Incapaz de continuar por el
camino que sus padres habían salpicado de reprimendas y su amante de
sugerencias, una colección de enigmáticas señales le iba bordando la decisión a tomar.
En
su memoria, la distancia insalvable
entre ella y sus compañeros de escuela la hacía hilar sueños entre lo que había
pensado conseguir cuando era una niña y lo que estaba comprobando, ahora que
daba sus primeros pasos de mujer.
Ataba corbata con
media, media con corbata mientras los pensamientos —a veces inconclusos—
llenaban su espacio bajo
el sugerente frunce de sus labios.
La
decisión iba apuntalándose. Y por que no, si ya sabía que sí se podía, ¿por que
no ella?
Venía pensando que
nunca lograría acompañar para siempre a su amado, pero éste insistía.
Un
día, llegó
de clases con una inusual felicidad, festejaba tarareando el ritmo de moda. El
brillo de sus ojos cedía a otro momento en el que los dejaba fijos, pero esto
duraba muy poco.
Tenía una audaz determinación
tomada. Iría a verle, le daría la sorpresa, sin advertirlo siquiera, y luego
regresaría para continuar al lado de sus padres. Era la diaria tarea de decidir
y era ahora cuando lo había resuelto.
Nunca había estado con
hombre alguno. Su ser no había sido jamás ultrajado y ahora tampoco lo sería,
pues irse con él sería un acto a plena voluntad y transitorio.
Comenzó a prepararse.
Un fresco baño la
llenaría de energía, las cremas para aromatizar su piel ya estaban a su alcance,
las había colocado al lado de la ducha desde anoche. Pulir su dentadura para
dejarla brillante y el otro paso fue vestirse de novia con los tímidos atuendos
nocturnos que había ido comprando a escondidas.
Hizo todo con
indudable parsimonia. Ideas insólitas llegaban a su mente. Arregló la cama
dejándola impoluta, colocó sobre la sabana un reguero de pétalos de rosas
combinadas con otros de margaritas y perfumó el ambiente con esencias. Sería
tan sólo un rato, pero para ella era un paso muy importante.
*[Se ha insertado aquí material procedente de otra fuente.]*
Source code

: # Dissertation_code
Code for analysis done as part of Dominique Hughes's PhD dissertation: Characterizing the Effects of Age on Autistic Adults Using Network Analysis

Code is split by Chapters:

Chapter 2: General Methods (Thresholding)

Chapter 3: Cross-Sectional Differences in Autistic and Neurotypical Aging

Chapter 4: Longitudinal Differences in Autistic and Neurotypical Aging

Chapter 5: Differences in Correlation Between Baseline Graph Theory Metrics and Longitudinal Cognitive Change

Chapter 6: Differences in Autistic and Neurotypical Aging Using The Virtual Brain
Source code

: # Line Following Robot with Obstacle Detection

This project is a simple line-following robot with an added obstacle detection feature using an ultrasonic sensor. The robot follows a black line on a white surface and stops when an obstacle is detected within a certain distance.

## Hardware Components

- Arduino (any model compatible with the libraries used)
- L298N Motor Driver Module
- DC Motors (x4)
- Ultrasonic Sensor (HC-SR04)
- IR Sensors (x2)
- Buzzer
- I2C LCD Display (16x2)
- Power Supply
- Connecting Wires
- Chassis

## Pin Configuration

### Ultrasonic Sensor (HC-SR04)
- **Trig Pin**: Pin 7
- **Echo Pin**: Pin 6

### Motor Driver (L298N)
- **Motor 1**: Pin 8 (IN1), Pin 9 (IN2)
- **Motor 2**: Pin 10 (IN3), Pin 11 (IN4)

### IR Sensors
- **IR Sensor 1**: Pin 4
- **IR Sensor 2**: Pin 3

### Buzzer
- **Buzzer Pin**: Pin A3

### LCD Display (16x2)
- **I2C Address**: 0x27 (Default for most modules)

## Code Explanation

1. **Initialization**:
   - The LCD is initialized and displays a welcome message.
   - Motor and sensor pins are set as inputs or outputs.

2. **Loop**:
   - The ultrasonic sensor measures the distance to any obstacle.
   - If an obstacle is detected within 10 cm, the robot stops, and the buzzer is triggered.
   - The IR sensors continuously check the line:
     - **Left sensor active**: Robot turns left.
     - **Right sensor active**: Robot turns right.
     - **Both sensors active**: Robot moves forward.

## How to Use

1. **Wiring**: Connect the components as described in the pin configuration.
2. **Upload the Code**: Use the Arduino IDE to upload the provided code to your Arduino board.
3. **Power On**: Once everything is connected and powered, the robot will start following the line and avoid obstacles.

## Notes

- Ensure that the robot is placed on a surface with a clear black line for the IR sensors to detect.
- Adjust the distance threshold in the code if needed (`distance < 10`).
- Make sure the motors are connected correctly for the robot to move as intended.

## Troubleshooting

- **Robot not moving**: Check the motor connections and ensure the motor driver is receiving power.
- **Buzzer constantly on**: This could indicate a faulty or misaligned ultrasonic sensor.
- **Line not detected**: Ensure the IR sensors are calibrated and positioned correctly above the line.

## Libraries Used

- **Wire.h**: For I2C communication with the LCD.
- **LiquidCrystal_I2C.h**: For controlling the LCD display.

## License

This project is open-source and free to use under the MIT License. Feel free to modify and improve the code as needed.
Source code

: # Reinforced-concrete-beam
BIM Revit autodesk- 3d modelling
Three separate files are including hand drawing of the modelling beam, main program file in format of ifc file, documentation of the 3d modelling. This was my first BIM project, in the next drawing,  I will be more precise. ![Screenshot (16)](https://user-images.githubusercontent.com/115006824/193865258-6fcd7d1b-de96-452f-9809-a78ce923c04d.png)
El que la llevaría
a dejar atrás su niñez, y a qué negarlo, estaba ansiosa.
Una vez vestida, se
miró al espejo. Lucía como una reina, tan solo le faltaba una corona. Todo lo
demás lo llevaba puesto, unos pequeños aretes de perlas, la pulsera que su
padre le había comprado para cuando terminara la secundaria. Las uñas de los
pies y las manos, apenas llevaban un modesto barniz y en los labios se
aplicaría —bien estrujados— los pétalos de rosas sobrantes.
Ya estaba lista.
La felicidad que
esperaba, esa sensación unida a la comprobación de que el tiempo llegaba
velozmente, la dejó impávida.
Arrimó su mesa de
noche a la pared izquierda, donde estaba la ventana. Colocó casi todos sus
libros escolares sobre ella y, haciendo maromas, ato un lazo de la tira de
medias con corbatas en una de las barras superiores de la ventana.
Ya estaba lista.
Retocó sus labios con
un par de pétalos que habían quedado al descuido sobre la colcha de la cama. La
felicidad no cabía en su ser, pronto estaría con su amado. Repetidamente, a su
mente llegaba la misma frase: “Ven, amada amante”. “Ven, amada amante”.
Se montó sobre la mesa
de noche y dejó deslizar el último nudo de la tira de corbatas con medias sobre
su cuello para poderse lanzar sobre él cuando ―finalmente― le viera. Su emoción
no tenía medida.
“Ven, amada amante”.
Y entonces… un suave
movimiento derribo la mesa y quebró para siempre su aliento de cristal.